北川幸典が20日の尼崎で優勝し、史上22人目の全場制覇を達成した。東海地区では徳増秀樹、服部幸男、重野哲之、赤岩善生が次々と全場制覇を飾るなど、大いに話題を集めている。

18年7月20日、24場制覇を達成した北川幸典(撮影・北條直治)
18年7月20日、24場制覇を達成した北川幸典(撮影・北條直治)

 ボート場は全国に24場。当然ながら24回、優勝しなければ全場制覇にはたどり着かない。ボート場によって調整方法、スタートの見え方、レーススタイルを変える必要がある。ましてエンジン相場が活躍の大きな鍵を握る今、抽選運が常にいいとも限らない。先日、蒲郡ボートでトークショーを行った赤岩は、全場制覇の重みについて「服部(幸男)さんからも『全場制覇はちょっと価値が違うぞ』と言われた。5000番台の選手がいる中で、これまでに2桁の人しか達成していない。うれしいです」と喜びを表現した。

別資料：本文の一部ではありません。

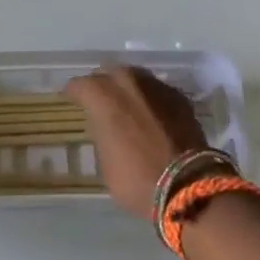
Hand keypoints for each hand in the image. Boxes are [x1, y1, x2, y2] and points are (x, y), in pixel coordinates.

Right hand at [63, 66, 209, 216]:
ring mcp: (156, 87)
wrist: (188, 186)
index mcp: (103, 96)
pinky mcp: (179, 97)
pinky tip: (152, 115)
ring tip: (128, 106)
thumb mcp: (105, 161)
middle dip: (103, 84)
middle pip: (108, 73)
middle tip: (101, 102)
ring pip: (135, 78)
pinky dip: (151, 100)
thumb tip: (107, 126)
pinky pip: (157, 91)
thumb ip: (102, 132)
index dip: (74, 94)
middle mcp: (128, 82)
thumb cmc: (136, 179)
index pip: (79, 85)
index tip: (72, 101)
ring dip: (129, 89)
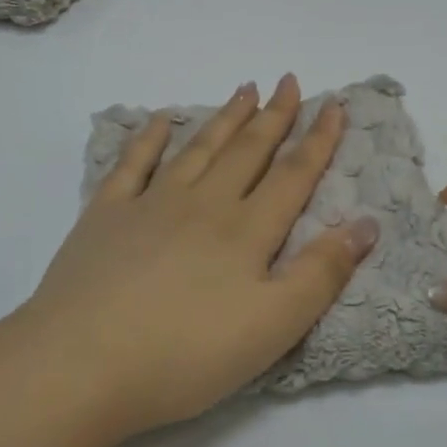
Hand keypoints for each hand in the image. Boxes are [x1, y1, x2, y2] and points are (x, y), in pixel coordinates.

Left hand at [1, 75, 377, 443]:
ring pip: (198, 149)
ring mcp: (150, 204)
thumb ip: (321, 274)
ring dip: (224, 118)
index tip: (334, 104)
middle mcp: (202, 204)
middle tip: (288, 81)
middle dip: (273, 116)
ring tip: (244, 90)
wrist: (81, 364)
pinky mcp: (105, 215)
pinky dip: (148, 137)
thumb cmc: (185, 354)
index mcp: (245, 231)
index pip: (293, 175)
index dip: (318, 139)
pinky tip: (159, 120)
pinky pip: (133, 164)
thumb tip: (366, 223)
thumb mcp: (272, 327)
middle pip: (247, 151)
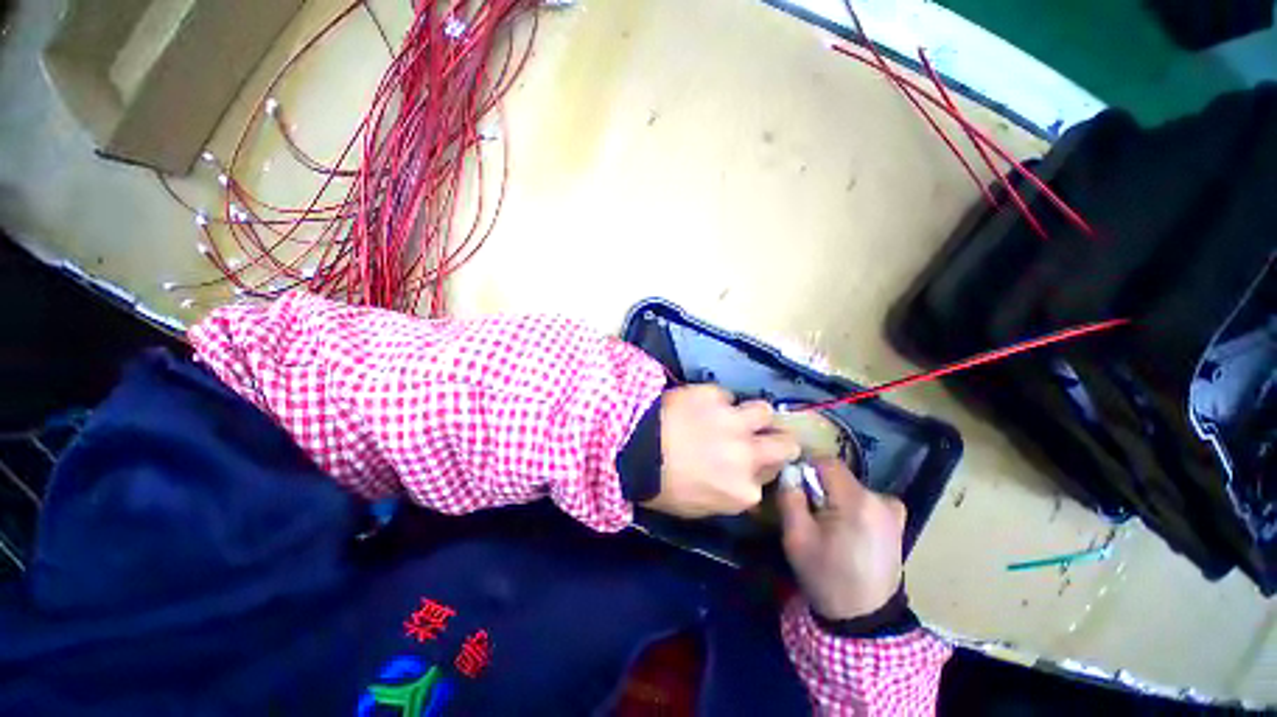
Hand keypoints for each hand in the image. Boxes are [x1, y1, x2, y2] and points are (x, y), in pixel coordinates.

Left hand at [647, 385, 799, 517]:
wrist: (634, 447)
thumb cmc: (661, 485)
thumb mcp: (698, 507)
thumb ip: (728, 495)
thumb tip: (741, 483)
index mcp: (744, 491)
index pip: (772, 477)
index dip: (762, 468)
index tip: (751, 462)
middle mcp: (749, 454)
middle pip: (786, 444)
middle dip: (779, 441)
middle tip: (763, 437)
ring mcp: (734, 421)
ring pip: (764, 411)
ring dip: (753, 415)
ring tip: (736, 416)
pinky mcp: (714, 395)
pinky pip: (726, 395)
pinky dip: (717, 401)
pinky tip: (700, 404)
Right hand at [777, 458, 906, 619]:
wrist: (865, 618)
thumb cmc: (826, 577)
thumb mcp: (796, 537)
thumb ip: (790, 497)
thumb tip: (789, 472)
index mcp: (857, 501)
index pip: (827, 462)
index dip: (806, 467)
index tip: (794, 485)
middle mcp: (881, 499)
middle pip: (839, 475)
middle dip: (819, 486)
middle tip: (807, 510)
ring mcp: (893, 511)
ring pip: (851, 487)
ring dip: (835, 496)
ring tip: (827, 523)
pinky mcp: (897, 522)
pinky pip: (867, 499)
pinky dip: (852, 505)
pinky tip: (848, 528)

 赤岩は自身の選手生活を振り返り「自分はスピードがあるわけではない。人がやらないことをやらないと勝てない。それが整備だった。本当は整備は大嫌いだけど、デビュー戦からやっていた」と話す。着眼点の良さと、それを続ける忍耐力。赤岩はもちろん、22人全てが歩み、武器にしてきた。心から拍手を送れる快挙には間違いない。

 ちなみに、競輪の全場制覇についてJKAの広報課に問い合わせたところ、確認が難しいとのこと。無理もない。ボートとはレース場の数、選手数、グレード制も全く違う。1つだけ確認できたのは、神山雄一郎ですら、全場制覇を達成していないこと。またJRAでは、全場重賞制覇達成の騎手は5人しかいない。こちらも偉大な記録であることは間違いない。

 ファンなら全公営競技場に足を運ぶ、全場制覇も楽しみの1つ。個人的には平和島、江戸川、宇都宮、取手…。まだまだ“取り残し”がいっぱい。いつの日か成し遂げたいものだ。